When she finally visits her 70 year old mother living in remote Vermont, Gabrielle vets all her pent up frustration, anger and guilt, about how niggardly her mother has become, wearing Payless shoes and holding up her socks with rubber bands. It seems she cannot write more nastily when she has an insight: "When you have some style and taste, but you don't have the cash, you brag about your "finds" from the thrift store. You sit in your chair with great satisfaction when you pull off a delicious dinner for ten people for only forty bucks, the same way my mother fed a family of seven on tails and carcasses and marrow bones. But seeing her now and how uncannily similar we are, I fear that it won't be long before I, too, am so obsessed with thrift ... How far down the path am I already if I make Prune's dishwashers nest the bowls properly ... and if I stop a cook from throwing away the onion tops ... How can it be, after all the concentrated effort and separation, how can it be that I still resemble, so very closely, my own detestable mother?"
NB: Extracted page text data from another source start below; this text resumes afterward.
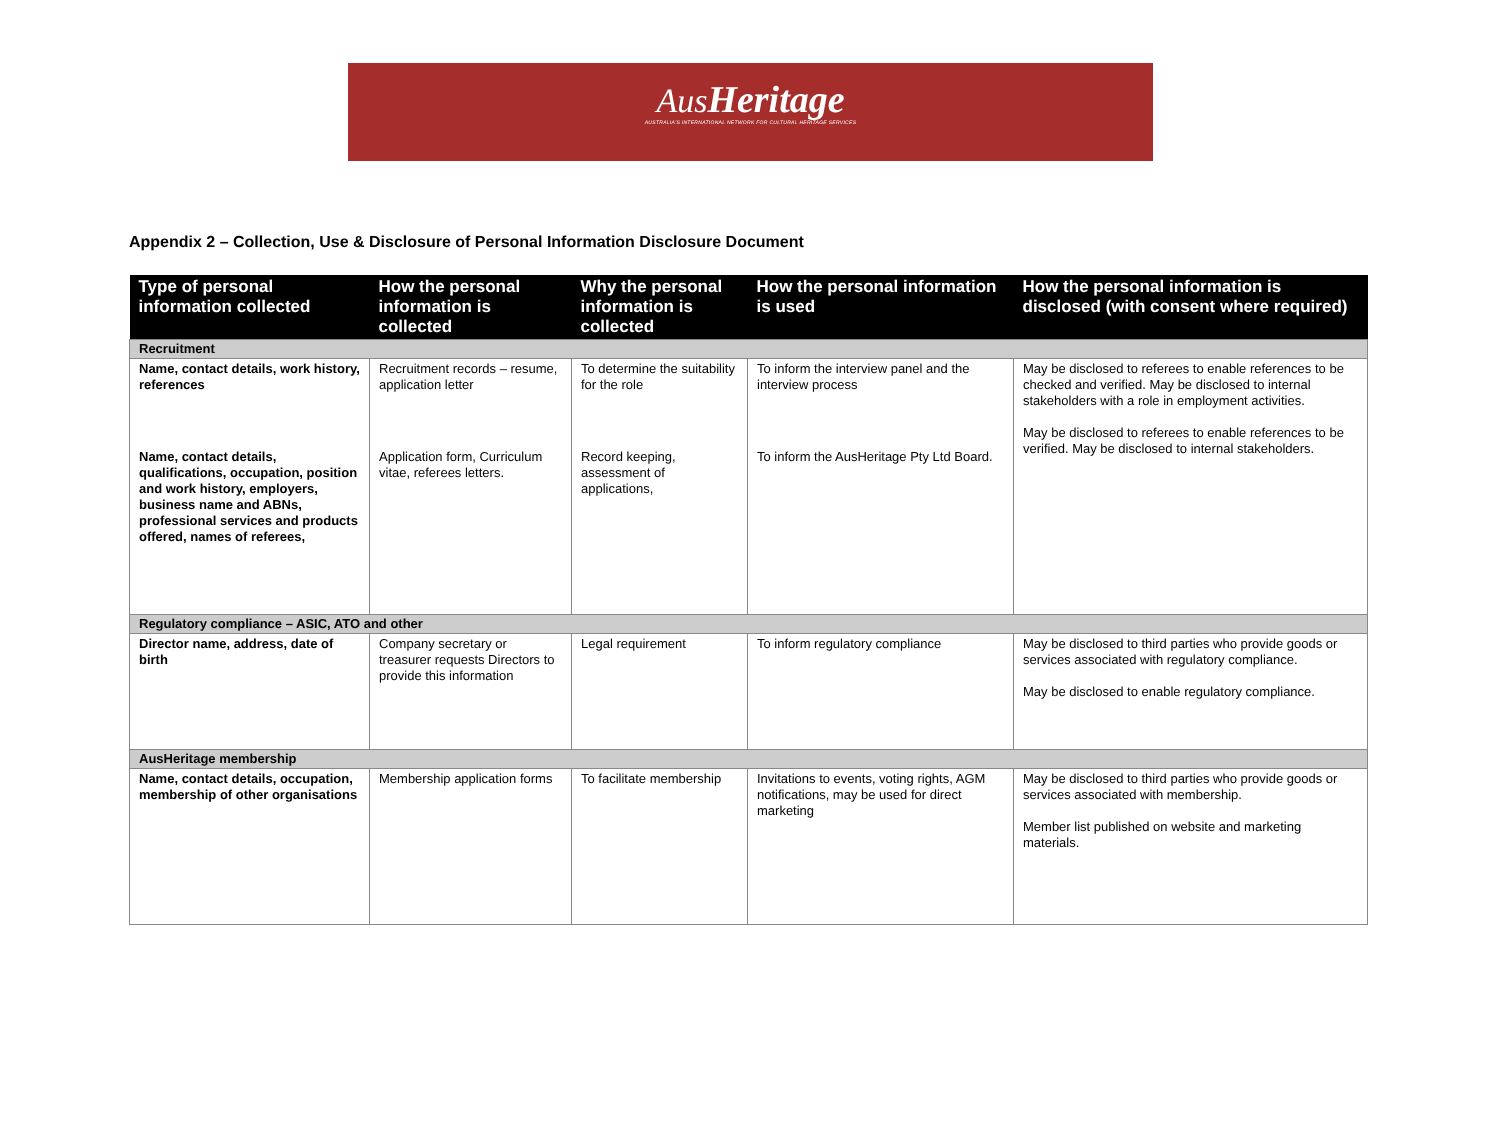AusHeritage
AUSTRALIA'S INTERNATIONAL NETWORK FOR CULTURAL HERITAGE SERVICES
Appendix 2 – Collection, Use & Disclosure of Personal Information Disclosure Document
| Type of personal information collected | How the personal information is collected | Why the personal information is collected | How the personal information is used | How the personal information is disclosed (with consent where required) |
| --- | --- | --- | --- | --- |
| Recruitment | | | | |
| Name, contact details, work history, references Name, contact details, qualifications, occupation, position and work history, employers, business name and ABNs, professional services and products offered, names of referees, | Recruitment records – resume, application letter Application form, Curriculum vitae, referees letters. | To determine the suitability for the role Record keeping, assessment of applications, | To inform the interview panel and the interview process To inform the AusHeritage Pty Ltd Board. | May be disclosed to referees to enable references to be checked and verified. May be disclosed to internal stakeholders with a role in employment activities. May be disclosed to referees to enable references to be verified. May be disclosed to internal stakeholders. |
| Regulatory compliance – ASIC, ATO and other | | | | |
| Director name, address, date of birth | Company secretary or treasurer requests Directors to provide this information | Legal requirement | To inform regulatory compliance | May be disclosed to third parties who provide goods or services associated with regulatory compliance. May be disclosed to enable regulatory compliance. |
| AusHeritage membership | | | | |
| Name, contact details, occupation, membership of other organisations | Membership application forms | To facilitate membership | Invitations to events, voting rights, AGM notifications, may be used for direct marketing | May be disclosed to third parties who provide goods or services associated with membership. Member list published on website and marketing materials. |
And again: "... most people (in her childhood home town) ate frozen fish sticks .. macaroni and cheese ... and bologna, but we ate coq au vin ... and le puy lentils for less money than the store=bought stuff. Other people had rec rooms and television, but we were forced to entertain ourselves outdoors ... Other kids got ... Snack Pack puddings, but we got ratatouille sandwiches on homemade bread in oily brown paper lunch bags. And we were taught by her to see ourselves as infinitely better for our dedication to high culture. I have been trying for twenty years to rid myself of this Gallic snobbism. When I now see my ... mom pour herself a tumbler of wine cooler, the oppressive heavy wet blanket of snow slides off the roof of my soul in one giant thawing chunk and suddenly I feel clear, light and permissive."

And so she becomes emotionally reconciled to this old woman, and thereby likeable for a page or two, until the focus shifts to her own marriage. Gabrielle has visited her husband's mother's villa in July for five or six years, fantasizing about how much more lovable his mother is than hers. She lugs her two boys with her and during the last trip over as they head to the airport: "Michele and I can and do spend the entire year isolated from and unknown to each other, but as soon as we get in the car on the way to the airport, we smile at each other with a kind of bond, and we are unified, however briefly, by a nostalgia for the moment about to come July in Italy ... I don't look at him but I am fully attentive, expectant. It never ever ends how I wish it would, how I fantasize it will ... Ever since I understood that I was actually married, I have hoped for it to be everything I think a real marriage should be, an intimacy of the highest order ... I have readied myself ... for the luminous pearls of his inner life, some word from his heart, some revelation of what he thinks about or fears or loves or agonizes over, which never arrives."

When Michele reveals what he was going to say -- buying a new cell phone -- Gabrielle like her intolerant mother, shuts herself off emotionally from him for half of the vacation. It is the beginning of the end, despite her fulfilled wish of finally being able to cook for his extended family.

The book is brutally honest, revealing soul buried secrets that women only divulge to best friends after bottles of wine. Her bitchiness, her complete devotion to her career, her confused dismay of understanding generations and partners, is what makes her so unlikeable, so known, so every woman.